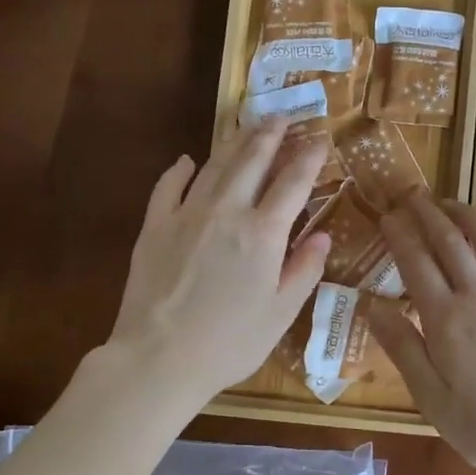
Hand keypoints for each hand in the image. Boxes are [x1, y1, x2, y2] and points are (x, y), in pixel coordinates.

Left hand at [104, 121, 330, 405]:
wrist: (159, 359)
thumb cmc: (230, 342)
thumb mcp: (281, 313)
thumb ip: (304, 269)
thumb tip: (321, 236)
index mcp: (264, 232)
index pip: (294, 182)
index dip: (310, 157)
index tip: (320, 139)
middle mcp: (227, 210)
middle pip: (253, 160)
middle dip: (271, 134)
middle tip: (282, 115)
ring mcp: (186, 214)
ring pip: (215, 165)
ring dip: (234, 142)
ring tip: (248, 125)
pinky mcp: (154, 226)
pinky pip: (168, 186)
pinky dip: (180, 170)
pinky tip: (187, 160)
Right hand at [370, 193, 475, 474]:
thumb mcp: (430, 397)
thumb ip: (402, 348)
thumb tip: (372, 307)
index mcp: (446, 319)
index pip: (416, 263)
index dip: (400, 235)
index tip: (387, 216)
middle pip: (450, 241)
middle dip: (428, 213)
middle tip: (412, 195)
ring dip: (467, 215)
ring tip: (450, 202)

_ABOUT THIS TASK_
Would you reproduce each line of the material exactly, omitting the images?

_WRITTEN SOLUTION_
Hand keypoints for each hand in the image. Boxes are [x1, y1, x2, y2] and points are (x, y), in pixel coordinates.

Left hand at [104, 121, 330, 405]:
wrist: (159, 359)
thumb cmc: (230, 342)
thumb mcp: (281, 313)
thumb ip: (304, 269)
thumb tip: (321, 236)
index mcp: (264, 232)
index pip: (294, 182)
index dip: (310, 157)
index tip: (320, 139)
middle mcp: (227, 210)
middle pip: (253, 160)
middle dip: (271, 134)
middle tip: (282, 115)
ring mcp: (186, 214)
ring pip: (215, 165)
ring dip: (234, 142)
ring tip: (248, 125)
pinky mcp: (154, 226)
pinky pip: (168, 186)
pinky dip: (180, 170)
pinky tip: (187, 160)
Right hand at [370, 193, 475, 474]:
thumb mcp: (430, 397)
thumb ip: (402, 348)
thumb tip: (372, 307)
index mcp: (446, 319)
index pip: (416, 263)
index dip: (400, 235)
index tip: (387, 216)
middle pip: (450, 241)
middle dip: (428, 213)
middle tip: (412, 195)
ring dip: (467, 215)
ring tip: (450, 202)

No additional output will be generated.